In [9]: writer.close()

In [10]: buf = sink.get_result()

In [11]: buf.size
Out[11]: 3820

Now buf contains the complete stream as an in-memory byte buffer. We can read such a stream with RecordBatchStreamReader or the convenience function pyarrow.open_stream:

In [12]: reader = pa.open_stream(buf)

In [13]: reader.schema
Out[13]: 
f0: int64
f1: string
f2: bool
-- metadata --

In [14]: batches = [b for b in reader]

In [15]: len(batches)
Out[15]: 5

We can check the returned batches are the same as the original input:

In [16]: batches[0].equals(batch)
Out[16]: True

An important point is that if the input source supports zero-copy reads (e.g. like a memory map, or pyarrow.BufferReader), then the returned batches are also zero-copy and do not allocate any new memory on read.

Writing and Reading Random Access Files

The RecordBatchFileWriter has the same API as RecordBatchStreamWriter:

In [17]: sink = pa.BufferOutputStream()

In [18]: writer = pa.RecordBatchFileWriter(sink, batch.schema)

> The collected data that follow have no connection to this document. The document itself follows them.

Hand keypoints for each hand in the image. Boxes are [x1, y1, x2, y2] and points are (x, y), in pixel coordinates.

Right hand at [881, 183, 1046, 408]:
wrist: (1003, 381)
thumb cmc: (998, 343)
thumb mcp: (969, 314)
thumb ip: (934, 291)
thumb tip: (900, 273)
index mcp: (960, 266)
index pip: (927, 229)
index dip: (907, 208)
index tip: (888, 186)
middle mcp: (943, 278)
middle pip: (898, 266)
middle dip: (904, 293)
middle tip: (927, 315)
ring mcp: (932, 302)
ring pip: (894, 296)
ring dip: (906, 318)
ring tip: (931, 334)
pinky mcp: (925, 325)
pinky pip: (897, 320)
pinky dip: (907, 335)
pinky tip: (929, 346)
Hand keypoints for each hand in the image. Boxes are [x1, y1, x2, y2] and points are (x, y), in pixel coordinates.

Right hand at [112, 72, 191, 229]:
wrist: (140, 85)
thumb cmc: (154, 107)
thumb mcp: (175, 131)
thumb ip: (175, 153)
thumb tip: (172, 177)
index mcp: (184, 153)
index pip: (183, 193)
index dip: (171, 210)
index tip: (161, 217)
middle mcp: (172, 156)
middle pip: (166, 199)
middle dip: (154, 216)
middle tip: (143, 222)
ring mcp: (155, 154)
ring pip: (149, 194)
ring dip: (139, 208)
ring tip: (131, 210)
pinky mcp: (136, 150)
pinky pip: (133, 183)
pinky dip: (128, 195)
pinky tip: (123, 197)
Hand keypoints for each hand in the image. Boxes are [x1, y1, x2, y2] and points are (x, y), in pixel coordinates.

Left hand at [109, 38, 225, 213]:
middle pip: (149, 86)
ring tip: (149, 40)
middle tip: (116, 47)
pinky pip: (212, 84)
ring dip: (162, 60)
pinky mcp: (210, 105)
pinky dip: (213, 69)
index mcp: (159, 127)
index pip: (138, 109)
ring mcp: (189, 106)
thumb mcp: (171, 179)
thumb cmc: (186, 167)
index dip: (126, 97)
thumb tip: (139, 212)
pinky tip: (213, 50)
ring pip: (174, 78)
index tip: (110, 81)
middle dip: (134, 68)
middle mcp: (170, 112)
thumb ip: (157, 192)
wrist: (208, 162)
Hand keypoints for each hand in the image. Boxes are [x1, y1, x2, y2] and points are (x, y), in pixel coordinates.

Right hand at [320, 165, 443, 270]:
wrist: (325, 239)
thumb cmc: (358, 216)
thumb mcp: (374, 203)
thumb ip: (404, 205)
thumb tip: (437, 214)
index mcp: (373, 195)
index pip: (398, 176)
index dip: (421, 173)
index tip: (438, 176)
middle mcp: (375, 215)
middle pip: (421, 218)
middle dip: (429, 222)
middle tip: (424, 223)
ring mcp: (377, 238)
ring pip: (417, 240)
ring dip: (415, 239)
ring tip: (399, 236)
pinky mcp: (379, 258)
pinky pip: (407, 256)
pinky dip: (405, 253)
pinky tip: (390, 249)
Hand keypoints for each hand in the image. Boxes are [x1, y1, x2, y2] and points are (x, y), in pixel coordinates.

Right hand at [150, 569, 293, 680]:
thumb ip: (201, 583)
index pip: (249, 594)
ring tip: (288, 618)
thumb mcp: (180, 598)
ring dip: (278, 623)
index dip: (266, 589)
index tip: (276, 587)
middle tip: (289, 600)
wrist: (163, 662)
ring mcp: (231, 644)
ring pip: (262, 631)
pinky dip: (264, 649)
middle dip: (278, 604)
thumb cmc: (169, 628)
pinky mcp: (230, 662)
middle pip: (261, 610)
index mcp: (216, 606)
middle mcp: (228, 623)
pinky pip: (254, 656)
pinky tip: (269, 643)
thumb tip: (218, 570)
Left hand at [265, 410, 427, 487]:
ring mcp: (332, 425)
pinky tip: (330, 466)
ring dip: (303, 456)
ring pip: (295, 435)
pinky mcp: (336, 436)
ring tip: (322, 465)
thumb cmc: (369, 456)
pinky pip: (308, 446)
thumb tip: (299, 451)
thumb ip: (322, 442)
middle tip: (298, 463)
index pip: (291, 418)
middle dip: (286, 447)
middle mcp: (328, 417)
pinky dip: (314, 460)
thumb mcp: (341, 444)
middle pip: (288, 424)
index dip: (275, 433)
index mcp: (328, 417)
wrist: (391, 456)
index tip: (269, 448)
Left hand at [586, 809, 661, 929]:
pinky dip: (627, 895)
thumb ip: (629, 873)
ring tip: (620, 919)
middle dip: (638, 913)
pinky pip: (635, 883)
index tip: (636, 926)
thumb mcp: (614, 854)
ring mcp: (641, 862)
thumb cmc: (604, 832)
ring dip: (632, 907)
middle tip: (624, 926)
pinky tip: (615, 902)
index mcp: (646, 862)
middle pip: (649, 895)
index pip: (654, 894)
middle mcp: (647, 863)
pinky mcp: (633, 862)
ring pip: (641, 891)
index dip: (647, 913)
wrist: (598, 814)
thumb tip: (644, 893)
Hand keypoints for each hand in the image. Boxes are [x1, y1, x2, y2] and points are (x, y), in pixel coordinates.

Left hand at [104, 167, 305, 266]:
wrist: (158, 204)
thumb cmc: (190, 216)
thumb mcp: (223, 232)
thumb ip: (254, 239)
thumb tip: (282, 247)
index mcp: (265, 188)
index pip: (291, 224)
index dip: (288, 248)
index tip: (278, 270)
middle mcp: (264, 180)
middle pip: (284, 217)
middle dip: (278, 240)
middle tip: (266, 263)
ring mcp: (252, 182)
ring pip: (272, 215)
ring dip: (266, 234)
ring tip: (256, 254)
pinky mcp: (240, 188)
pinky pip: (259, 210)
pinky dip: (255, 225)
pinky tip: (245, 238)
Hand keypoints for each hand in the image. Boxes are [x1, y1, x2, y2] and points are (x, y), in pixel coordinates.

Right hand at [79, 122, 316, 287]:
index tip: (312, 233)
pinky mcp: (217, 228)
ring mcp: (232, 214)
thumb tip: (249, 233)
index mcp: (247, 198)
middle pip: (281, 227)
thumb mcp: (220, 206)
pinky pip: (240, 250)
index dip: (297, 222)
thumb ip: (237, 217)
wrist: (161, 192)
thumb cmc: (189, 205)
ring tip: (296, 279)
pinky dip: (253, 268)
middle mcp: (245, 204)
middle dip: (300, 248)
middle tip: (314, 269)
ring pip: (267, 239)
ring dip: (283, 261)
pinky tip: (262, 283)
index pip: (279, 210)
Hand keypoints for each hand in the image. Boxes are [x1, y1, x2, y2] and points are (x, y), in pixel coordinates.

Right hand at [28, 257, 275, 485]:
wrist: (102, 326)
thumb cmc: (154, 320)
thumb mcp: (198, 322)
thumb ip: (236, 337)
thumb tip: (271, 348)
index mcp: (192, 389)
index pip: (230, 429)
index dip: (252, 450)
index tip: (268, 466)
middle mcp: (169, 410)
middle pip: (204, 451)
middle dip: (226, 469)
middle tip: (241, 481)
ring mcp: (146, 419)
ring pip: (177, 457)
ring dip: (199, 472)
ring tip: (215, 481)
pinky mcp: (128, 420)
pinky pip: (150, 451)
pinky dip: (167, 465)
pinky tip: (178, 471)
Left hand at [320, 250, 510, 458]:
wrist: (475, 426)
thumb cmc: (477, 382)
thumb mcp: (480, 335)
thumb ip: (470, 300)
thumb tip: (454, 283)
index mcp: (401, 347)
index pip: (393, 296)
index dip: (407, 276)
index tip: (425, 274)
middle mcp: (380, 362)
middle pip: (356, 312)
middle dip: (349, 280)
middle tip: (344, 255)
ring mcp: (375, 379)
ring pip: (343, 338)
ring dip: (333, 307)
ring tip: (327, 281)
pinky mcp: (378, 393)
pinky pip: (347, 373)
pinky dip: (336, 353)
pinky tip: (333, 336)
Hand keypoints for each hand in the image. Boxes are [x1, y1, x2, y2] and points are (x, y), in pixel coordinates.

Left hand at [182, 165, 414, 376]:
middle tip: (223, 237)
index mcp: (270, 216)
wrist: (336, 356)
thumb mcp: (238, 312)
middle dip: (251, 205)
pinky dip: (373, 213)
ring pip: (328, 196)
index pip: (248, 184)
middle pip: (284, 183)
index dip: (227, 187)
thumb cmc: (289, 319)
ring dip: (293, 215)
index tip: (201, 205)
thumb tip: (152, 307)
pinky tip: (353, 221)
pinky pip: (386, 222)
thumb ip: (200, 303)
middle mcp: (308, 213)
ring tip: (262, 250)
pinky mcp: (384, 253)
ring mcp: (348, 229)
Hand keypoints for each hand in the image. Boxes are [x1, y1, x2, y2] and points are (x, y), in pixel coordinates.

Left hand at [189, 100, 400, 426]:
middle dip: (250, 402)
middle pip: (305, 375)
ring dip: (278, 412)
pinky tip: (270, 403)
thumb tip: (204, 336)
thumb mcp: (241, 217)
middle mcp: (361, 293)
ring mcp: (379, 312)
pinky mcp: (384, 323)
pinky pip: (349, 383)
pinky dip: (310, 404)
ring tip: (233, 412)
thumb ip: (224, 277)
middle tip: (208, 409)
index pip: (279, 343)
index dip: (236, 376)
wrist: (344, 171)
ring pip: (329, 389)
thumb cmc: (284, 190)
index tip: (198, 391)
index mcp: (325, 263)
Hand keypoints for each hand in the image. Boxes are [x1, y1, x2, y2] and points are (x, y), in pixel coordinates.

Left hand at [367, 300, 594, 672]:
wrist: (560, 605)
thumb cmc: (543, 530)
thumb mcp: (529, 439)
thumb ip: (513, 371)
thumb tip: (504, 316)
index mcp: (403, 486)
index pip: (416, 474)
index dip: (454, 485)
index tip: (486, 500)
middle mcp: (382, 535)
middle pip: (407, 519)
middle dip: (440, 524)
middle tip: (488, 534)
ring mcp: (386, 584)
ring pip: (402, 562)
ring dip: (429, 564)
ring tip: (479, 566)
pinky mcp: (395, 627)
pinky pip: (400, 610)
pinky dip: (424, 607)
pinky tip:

In [19]: for i in range(10):
   ....:    writer.write_batch(batch)
   ....: 

In [20]: writer.close()

In [21]: buf = sink.get_result()

In [22]: buf.size
Out[22]: 7914

The difference between RecordBatchFileReader and RecordBatchStreamReader is that the input source must have a seek method for random access. The stream reader only requires read operations. We can also use the pyarrow.open_file method to open a file:

In [23]: reader = pa.open_file(buf)

Because we have access to the entire payload, we know the number of record batches in the file, and can read any at random:

In [24]: reader.num_record_batches
Out[24]: 10

In [25]: b = reader.get_batch(3)

In [26]: b.equals(batch)
Out[26]: True